_ASSIGNMENT_. Please copy the records below word for word, leaving out the pictures.
DATASET RECORDS Block Start
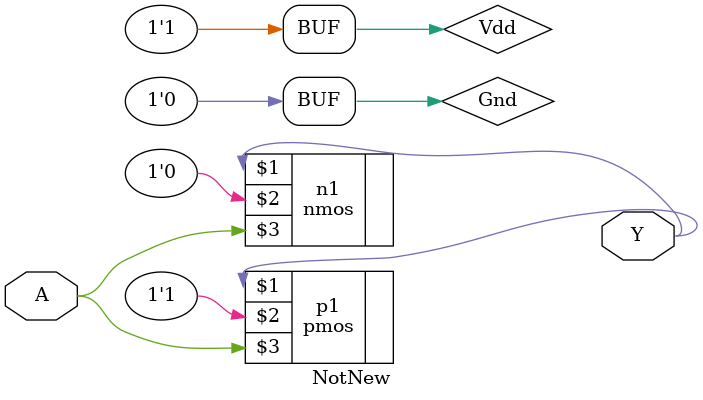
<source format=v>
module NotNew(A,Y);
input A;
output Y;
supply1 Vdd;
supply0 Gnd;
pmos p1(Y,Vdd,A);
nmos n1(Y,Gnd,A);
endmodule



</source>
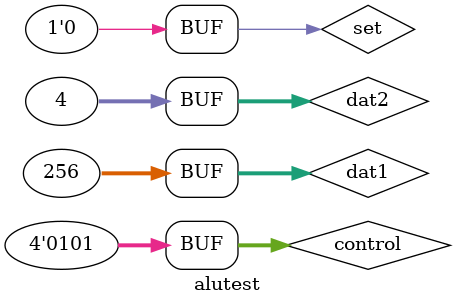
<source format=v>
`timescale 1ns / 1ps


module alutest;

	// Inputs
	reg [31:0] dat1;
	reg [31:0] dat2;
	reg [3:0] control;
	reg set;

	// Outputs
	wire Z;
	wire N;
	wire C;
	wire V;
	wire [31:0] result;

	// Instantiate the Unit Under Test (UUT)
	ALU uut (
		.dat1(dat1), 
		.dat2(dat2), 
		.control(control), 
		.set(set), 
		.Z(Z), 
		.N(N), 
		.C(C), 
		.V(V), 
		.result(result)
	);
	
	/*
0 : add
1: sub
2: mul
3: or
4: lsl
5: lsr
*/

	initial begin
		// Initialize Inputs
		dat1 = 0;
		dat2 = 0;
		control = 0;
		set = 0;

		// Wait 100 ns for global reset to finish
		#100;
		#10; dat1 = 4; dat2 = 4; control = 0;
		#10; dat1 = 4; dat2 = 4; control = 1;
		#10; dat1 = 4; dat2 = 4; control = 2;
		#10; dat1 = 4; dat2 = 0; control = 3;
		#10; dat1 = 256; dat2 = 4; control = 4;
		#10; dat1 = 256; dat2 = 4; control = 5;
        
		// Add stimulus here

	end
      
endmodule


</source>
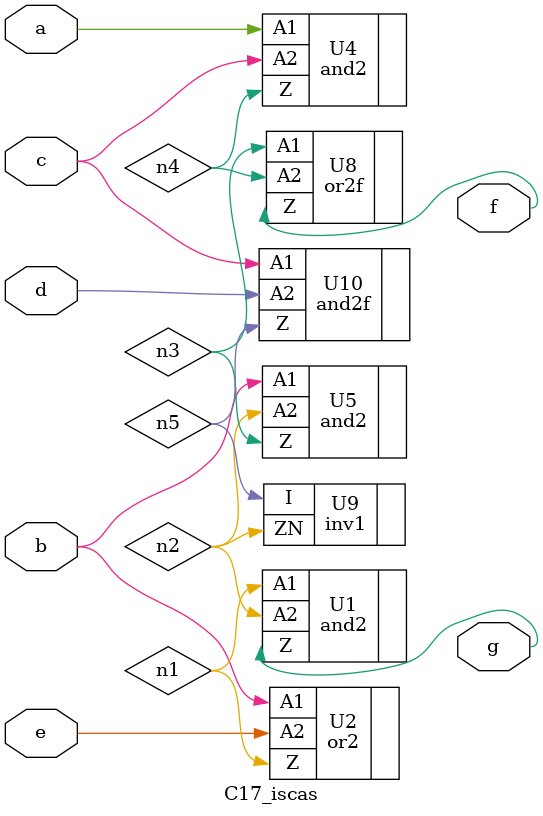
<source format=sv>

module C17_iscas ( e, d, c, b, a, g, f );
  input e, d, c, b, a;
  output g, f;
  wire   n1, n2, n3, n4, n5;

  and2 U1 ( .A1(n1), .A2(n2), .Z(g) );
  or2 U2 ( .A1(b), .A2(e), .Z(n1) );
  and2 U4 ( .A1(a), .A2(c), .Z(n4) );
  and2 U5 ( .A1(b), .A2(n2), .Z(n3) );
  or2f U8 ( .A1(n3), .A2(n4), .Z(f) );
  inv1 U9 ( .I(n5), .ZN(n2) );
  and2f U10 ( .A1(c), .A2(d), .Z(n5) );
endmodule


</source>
DATASET RECORDS Block End
_RESPONSE AREA_.
<source format=v>
module NotNew(A,Y);
input A;
output Y;
supply1 Vdd;
supply0 Gnd;
pmos p1(Y,Vdd,A);
nmos n1(Y,Gnd,A);
endmodule



</source>
<source format=v>
`timescale 1ns / 1ps


module alutest;

	// Inputs
	reg [31:0] dat1;
	reg [31:0] dat2;
	reg [3:0] control;
	reg set;

	// Outputs
	wire Z;
	wire N;
	wire C;
	wire V;
	wire [31:0] result;

	// Instantiate the Unit Under Test (UUT)
	ALU uut (
		.dat1(dat1), 
		.dat2(dat2), 
		.control(control), 
		.set(set), 
		.Z(Z), 
		.N(N), 
		.C(C), 
		.V(V), 
		.result(result)
	);
	
	/*
0 : add
1: sub
2: mul
3: or
4: lsl
5: lsr
*/

	initial begin
		// Initialize Inputs
		dat1 = 0;
		dat2 = 0;
		control = 0;
		set = 0;

		// Wait 100 ns for global reset to finish
		#100;
		#10; dat1 = 4; dat2 = 4; control = 0;
		#10; dat1 = 4; dat2 = 4; control = 1;
		#10; dat1 = 4; dat2 = 4; control = 2;
		#10; dat1 = 4; dat2 = 0; control = 3;
		#10; dat1 = 256; dat2 = 4; control = 4;
		#10; dat1 = 256; dat2 = 4; control = 5;
        
		// Add stimulus here

	end
      
endmodule


</source>
<source format=sv>

module C17_iscas ( e, d, c, b, a, g, f );
  input e, d, c, b, a;
  output g, f;
  wire   n1, n2, n3, n4, n5;

  and2 U1 ( .A1(n1), .A2(n2), .Z(g) );
  or2 U2 ( .A1(b), .A2(e), .Z(n1) );
  and2 U4 ( .A1(a), .A2(c), .Z(n4) );
  and2 U5 ( .A1(b), .A2(n2), .Z(n3) );
  or2f U8 ( .A1(n3), .A2(n4), .Z(f) );
  inv1 U9 ( .I(n5), .ZN(n2) );
  and2f U10 ( .A1(c), .A2(d), .Z(n5) );
endmodule


</source>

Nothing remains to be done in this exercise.